Sie sah fast schon vor ihrem Inneren Auge, wie ihr kleines Mädchen erfrieren würde. Einsam und allein, inmitten der weißen Masse, die man auch Schnee nannte würde es liegen. Diese Vorstellung trieb ihr fast die Tränen ins Gesicht und sie umklammerte das Lenkrad fester. Tränen wollten sich einen Weg nach draußen bahnen, doch das konnte sie nun nicht zulassen, weswegen sie sie schnell wegblinzelte, was nicht so ganz funktionierte. Vor allem als sie sich vorstellte, dass ihr Kind ebenfalls gerade weinen könnte. Und das Bild von Tränen, die auf ausgekühlter Haut vereisten gaben ihr den Rest.

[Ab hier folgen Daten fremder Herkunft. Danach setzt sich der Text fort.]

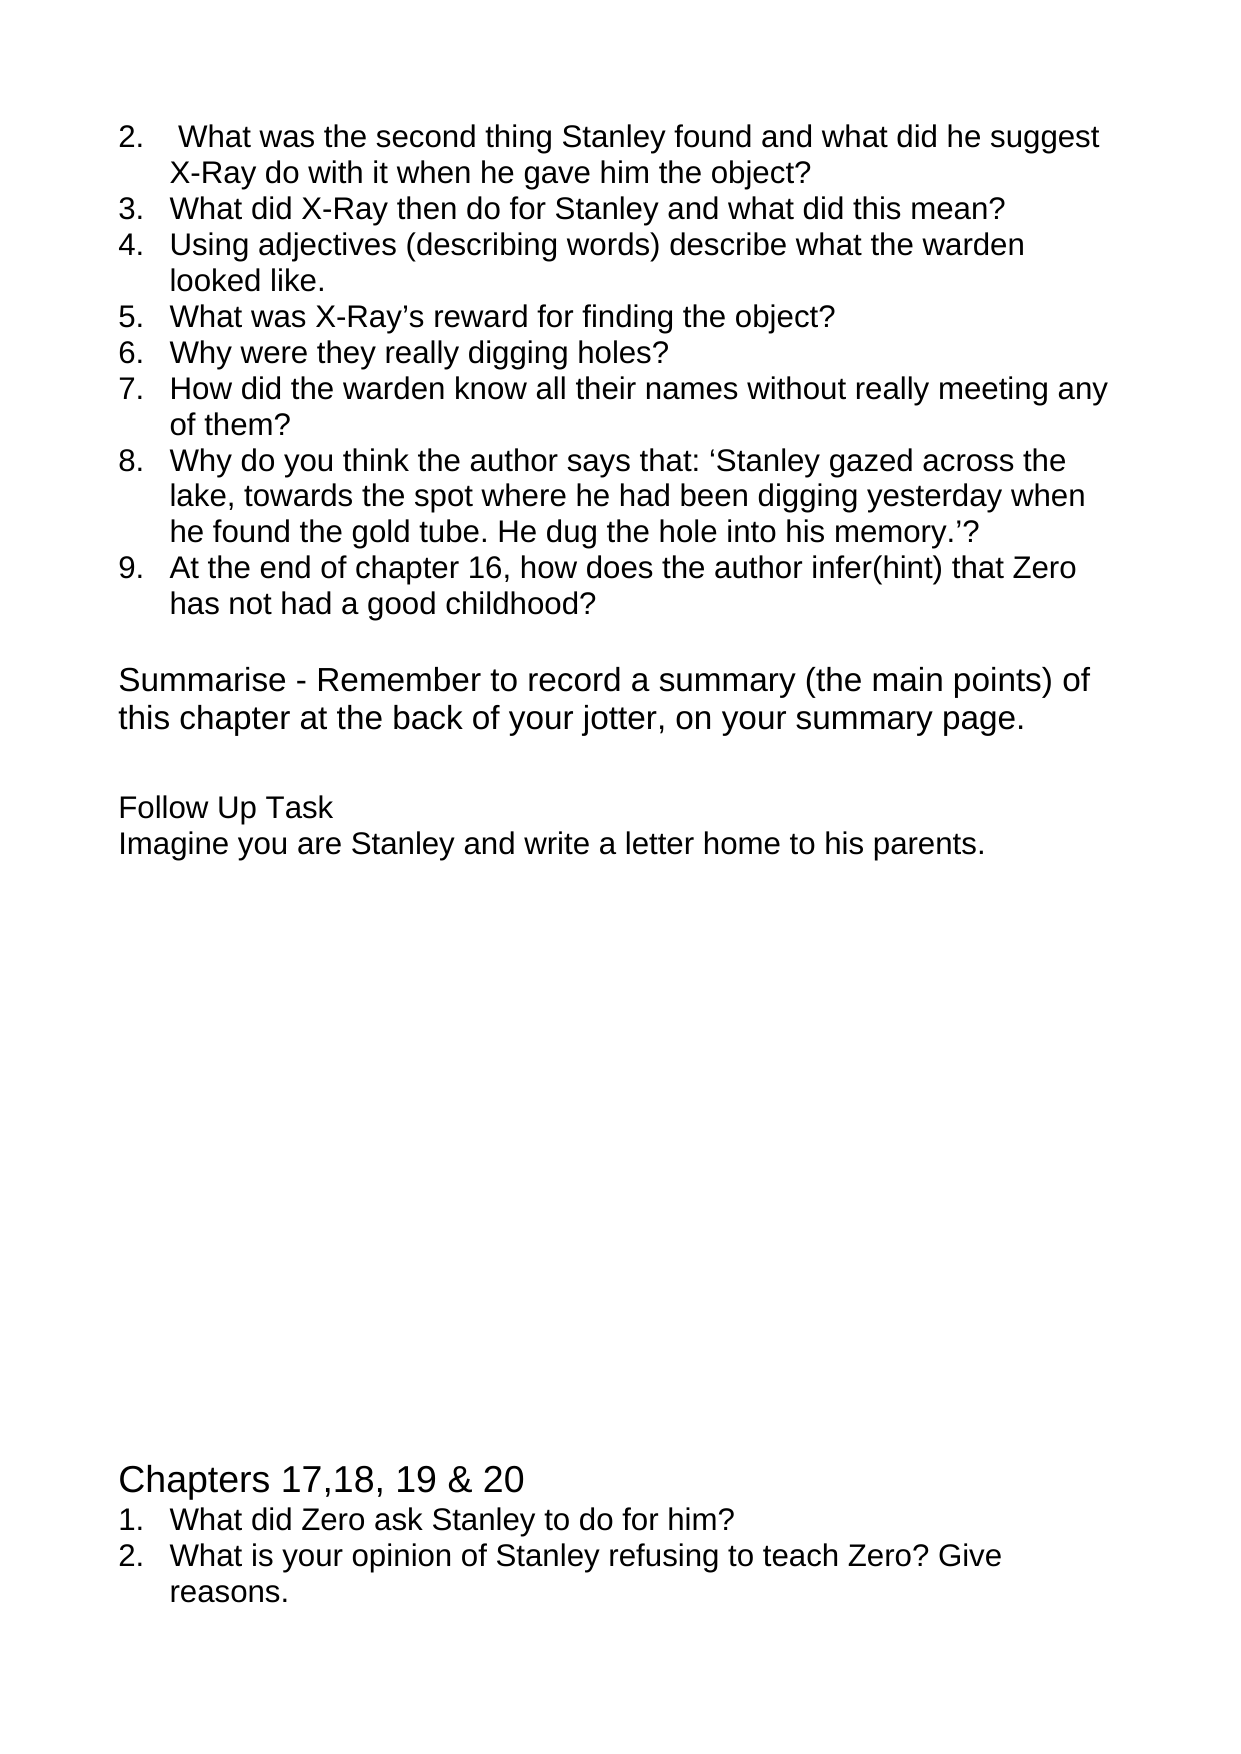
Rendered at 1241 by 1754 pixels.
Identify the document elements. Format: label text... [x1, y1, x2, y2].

text Follow Up Task [118, 789, 1122, 825]
list What was the second thing Stanley found and what did he suggest X-Ray do with it when he gave him the object? [118, 118, 1122, 190]
list At the end of chapter 16, how does the author infer(hint) that Zero has not had a good childhood? [118, 549, 1122, 621]
text Summarise - Remember to record a summary (the main points) of this chapter at the back of your jotter, on your summary page. [118, 660, 1122, 737]
text Chapters 17,18, 19 & 20 [118, 1458, 1122, 1501]
list How did the warden know all their names without really meeting any of them? [118, 370, 1122, 442]
list What was X-Ray’s reward for finding the object? [118, 298, 1122, 334]
list What is your opinion of Stanley refusing to teach Zero? Give reasons. [118, 1537, 1122, 1609]
text Imagine you are Stanley and write a letter home to his parents. [118, 825, 1122, 861]
list What did Zero ask Stanley to do for him? [118, 1501, 1122, 1537]
list Using adjectives (describing words) describe what the warden looked like. [118, 226, 1122, 298]
list Why do you think the author says that: ‘Stanley gazed across the lake, towards the spot where he had been digging yesterday when he found the gold tube. He dug the hole into his memory.’? [118, 442, 1122, 549]
list What did X-Ray then do for Stanley and what did this mean? [118, 190, 1122, 226]
list Why were they really digging holes? [118, 334, 1122, 370]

Sie stellte das Auto am nächsten Wegesrand ab und beobachtete, wie die Scheibenwischer sich wieder geordnet auf ihren Platz legten. Wenn ihr Leben doch auch so ablaufen würde. Geordnet, ruhig. Diesmal kamen die Tränen und froren tatsächlich, wie in ihren Fantasien, nach kurzer Zeit ein. Kurz verlor sie deshalb die Fassung und blieb stehen, doch in einem Schneegestöber wie diesem war das keine gute Idee, das musste auch sie bald einsehen. Darum stapfte sie los. Sie hinterließ große Stiefelabdrücke, doch das war ihr egal und sie trieb sich immer weiter an. "Schneller, nur ein bisschen schneller", waren die einzigen Gedanken, denen sie Beachtung schenkte. Sie merkte nicht einmal, dass sie schwer schnaufte, was kleine Atemwölkchen aus ihrem Mund kommen ließ, die verdampfen, als hätte es sie nie gegeben. Sie bekam auch nicht mit, dass sie nun am Lieblingsplatz ihrer Tochter angekommen war. Dem Busch mit den roten Beeren. Das einzige was sie wahrnahm war die beißende Kälte auf ihrer Haut, wie tausend Nadelstiche.

Schneeflocken verfingen sich in ihren Haaren, sodass sie vermutlich aussah wie eine Eiskönigin. Und bei diesem Gedanken musste sie lächeln, so hatte auch ihre Tochter sie an diesen unglaublich kalten Wintertagen immer genannt, an denen sie spazierengegangen waren. Sie erinnerte sich gut daran, wie sie ihrer Tochter oft die braunen Haare aus dem Gesicht gestrichen hatte und ihr noch einen Kuss auf die Stirn gedrückt hatte, bevor sie die Winterwelt verlassen hatten und ins Haus verschwunden waren. Wie ein Abschluss.

Auf einmal erschien alles anderes. Anders, in dem Sinne von merkwürdig seltsam. Die Kälte um sie herum war nicht mehr kalt und der Schnee nicht mehr weiß. Alles schien sich zu drehen wie ein Karussell. Und dann erkannte sie eine braune Haarsträhne im Schnee. Sie lief dorthin ohne zu laufen und sank schließlich in den Schnee. Vor ihr ein Gesicht, fast genauso weiß wie ihr Schal. War sie es? War das echt? Sie drückte einen Kuss auf die Stirn, nur um zu Testen, doch an ihren Lippen konnte sie nur Kälte fühlen. Und Tränen, die ihre Wangen herunterrollten, wie die einer Eiskönigin. Eine Wandlung. Ein Abschluss.